#### Data segment:
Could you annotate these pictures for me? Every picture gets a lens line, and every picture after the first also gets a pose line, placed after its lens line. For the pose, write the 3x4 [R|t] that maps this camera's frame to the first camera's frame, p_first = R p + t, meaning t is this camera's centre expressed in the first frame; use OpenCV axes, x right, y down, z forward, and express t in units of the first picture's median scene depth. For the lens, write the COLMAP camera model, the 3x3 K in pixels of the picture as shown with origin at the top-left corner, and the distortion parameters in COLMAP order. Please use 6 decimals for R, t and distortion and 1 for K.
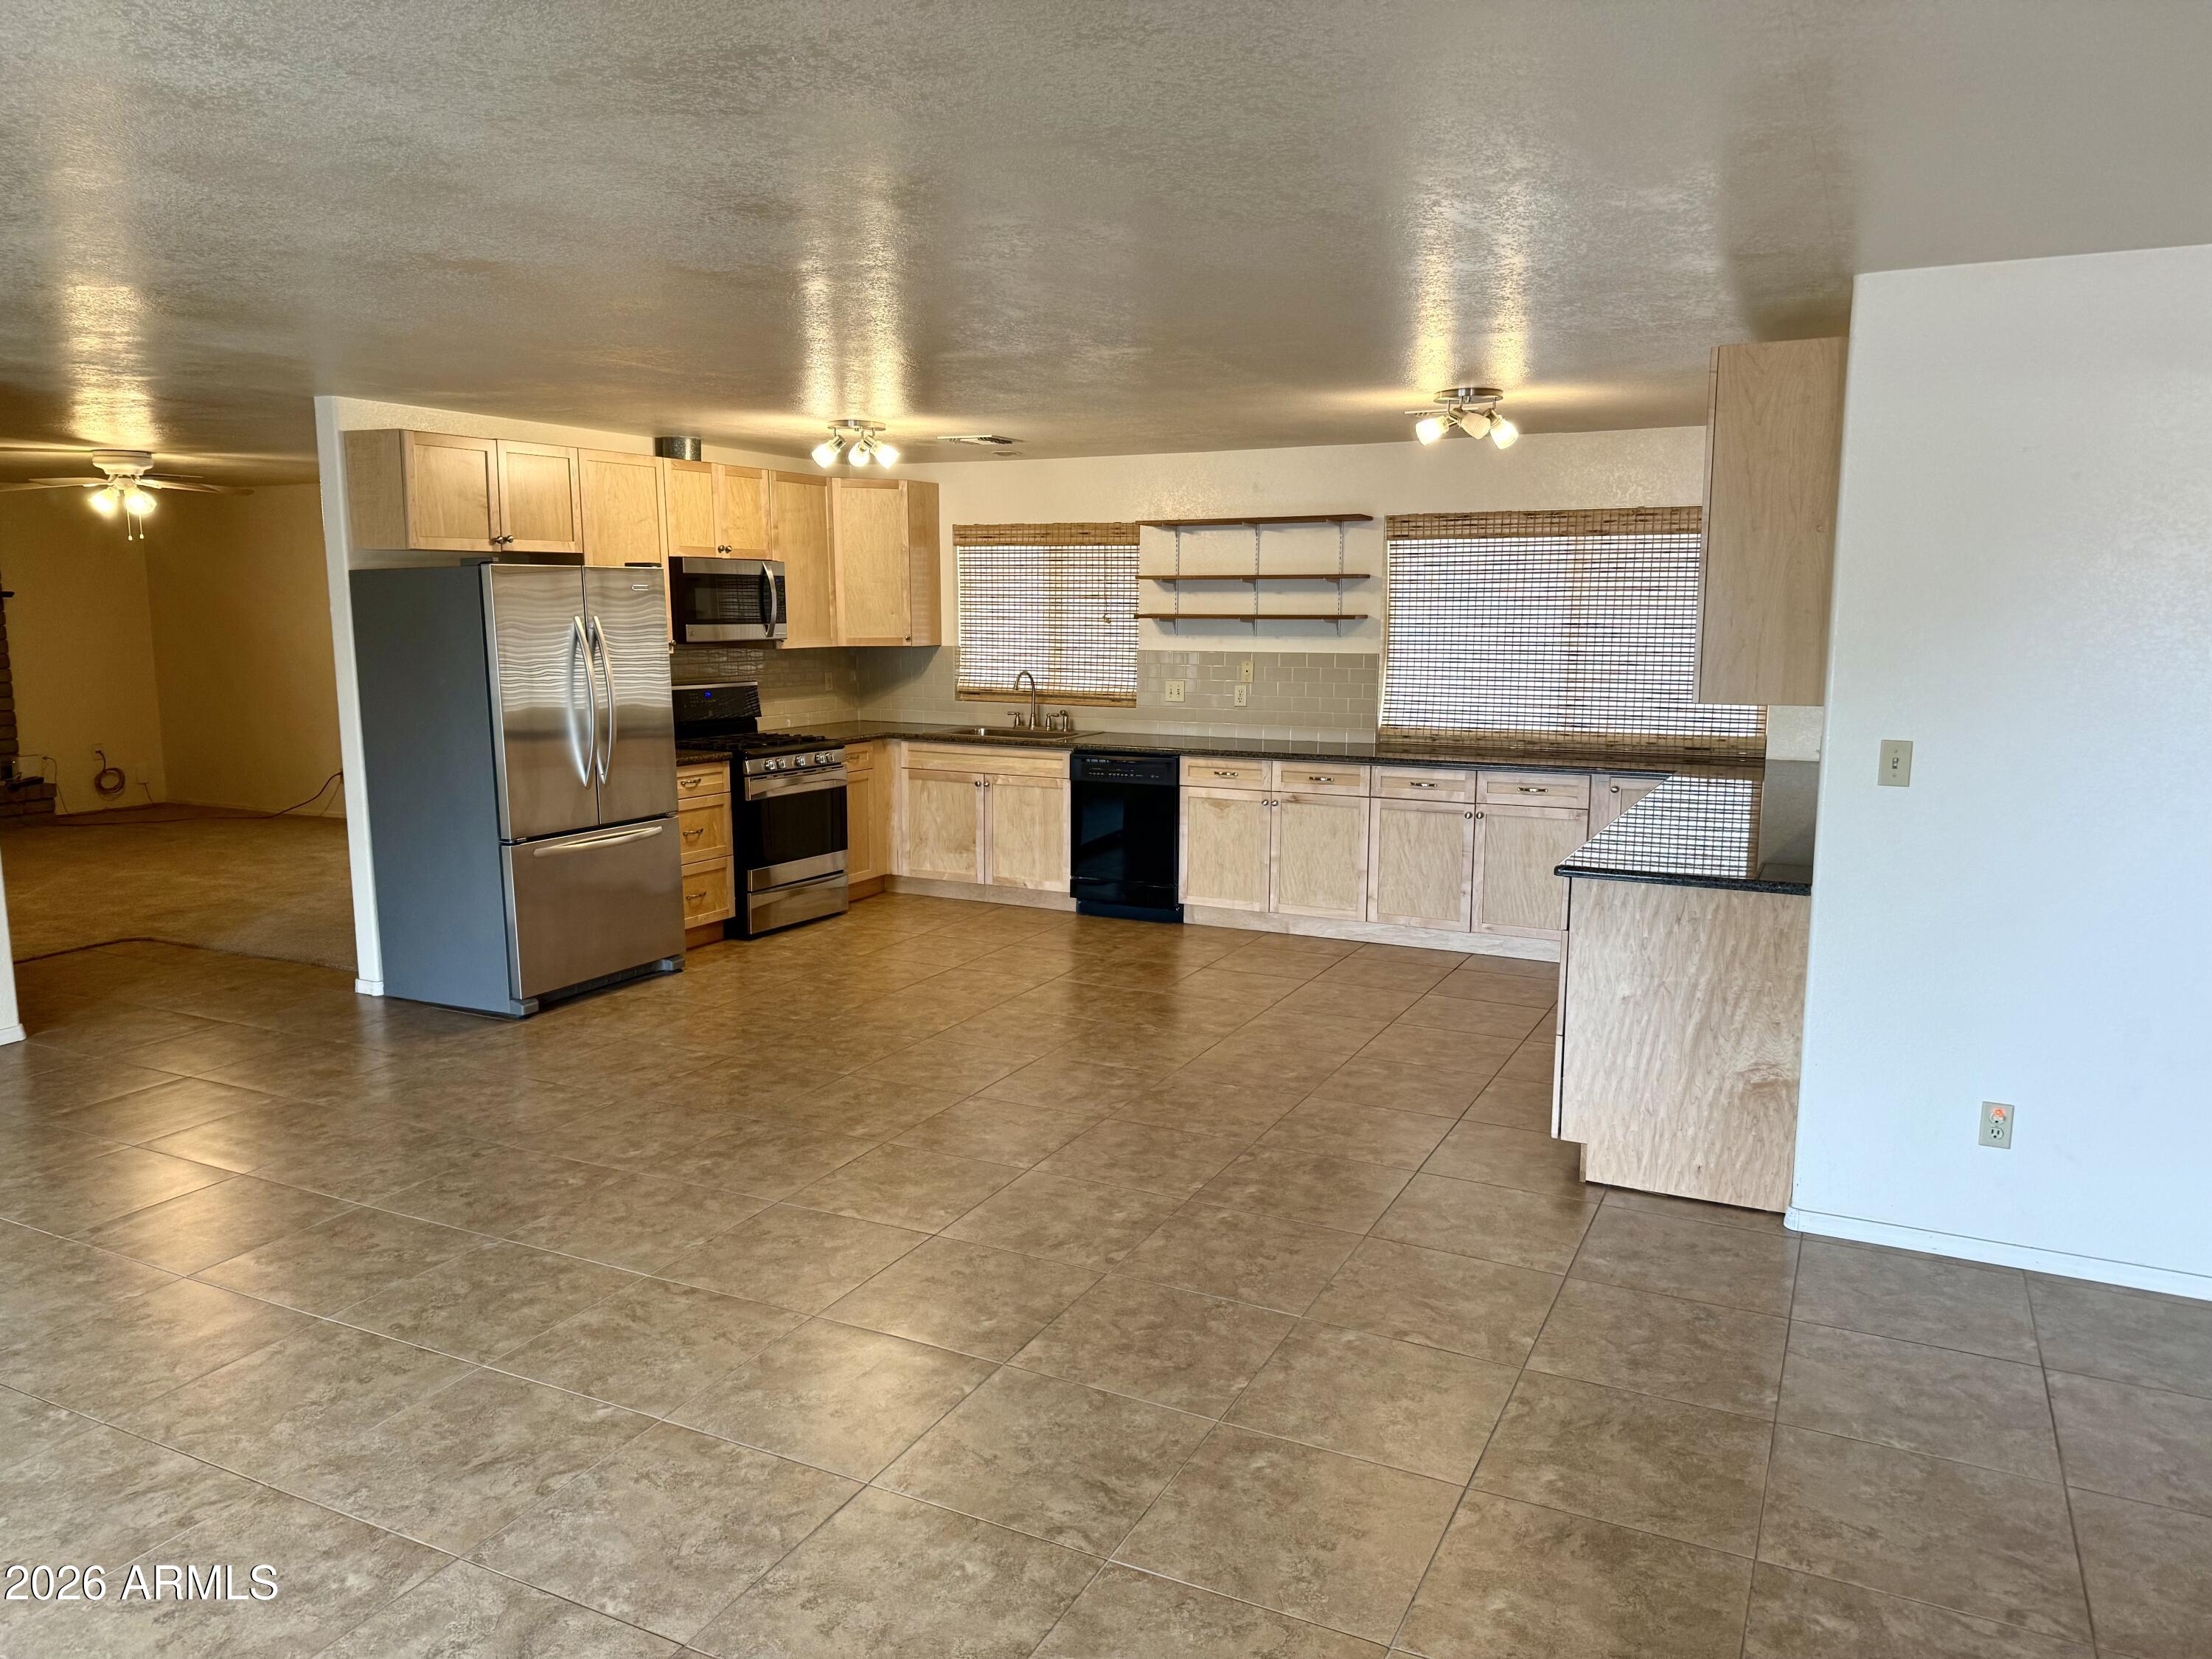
lens RADIAL K [[1539.3, 0, 1104.1], [0, 1539.3, 827.7], [0, 0, 1]] dist [0.052030, -0.040260]
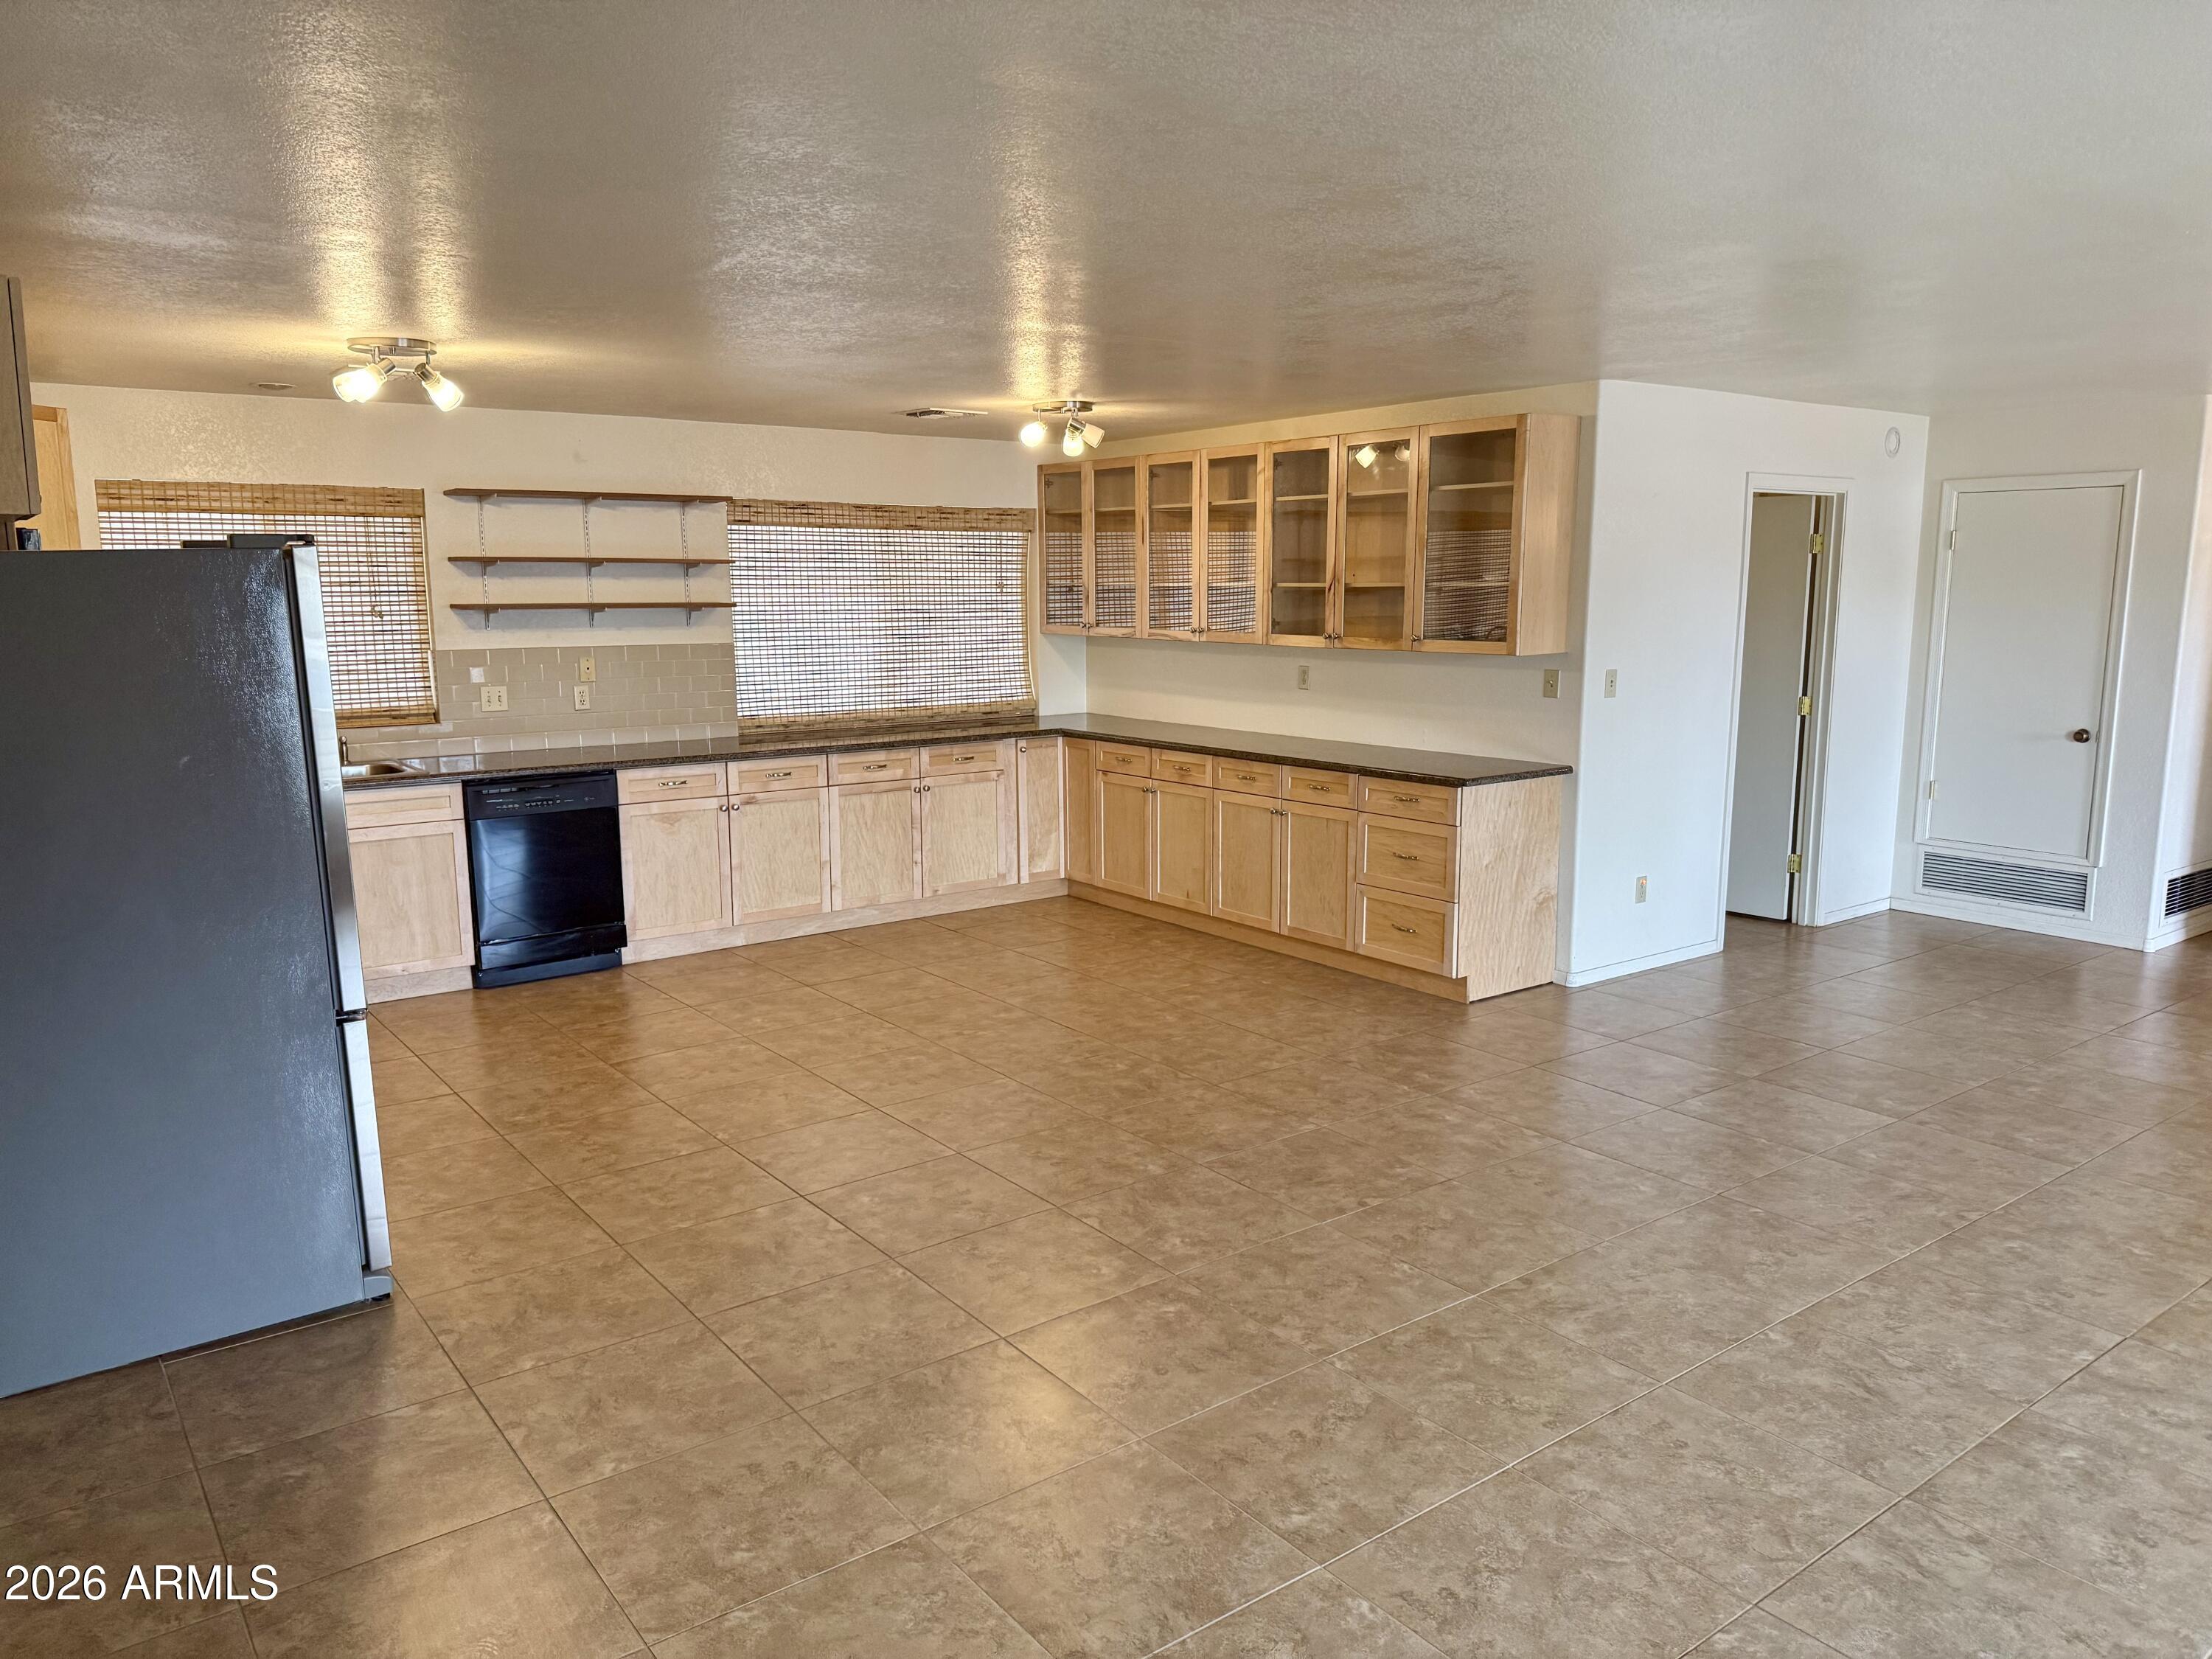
lens RADIAL K [[1539.3, 0, 1104.1], [0, 1539.3, 827.7], [0, 0, 1]] dist [0.052030, -0.040260]
pose [[0.438274, -0.144404, 0.887166, -0.654206], [0.134006, 0.986477, 0.094368, -0.065173], [-0.888796, 0.077526, 0.451699, 0.404417]]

#### Task to carry out:
Retype each line above exactly and leave out any picture.

#### Response for this exercise:
Could you annotate these pictures for me? Every picture gets a lens line, and every picture after the first also gets a pose line, placed after its lens line. For the pose, write the 3x4 [R|t] that maps this camera's frame to the first camera's frame, p_first = R p + t, meaning t is this camera's centre expressed in the first frame; use OpenCV axes, x right, y down, z forward, and express t in units of the first picture's median scene depth. For the lens, write the COLMAP camera model, the 3x3 K in pixels of the picture as shown with origin at the top-left corner, and the distortion parameters in COLMAP order. Please use 6 decimals for R, t and distortion and 1 for K.
lens RADIAL K [[1539.3, 0, 1104.1], [0, 1539.3, 827.7], [0, 0, 1]] dist [0.052030, -0.040260]
lens RADIAL K [[1539.3, 0, 1104.1], [0, 1539.3, 827.7], [0, 0, 1]] dist [0.052030, -0.040260]
pose [[0.438274, -0.144404, 0.887166, -0.654206], [0.134006, 0.986477, 0.094368, -0.065173], [-0.888796, 0.077526, 0.451699, 0.404417]]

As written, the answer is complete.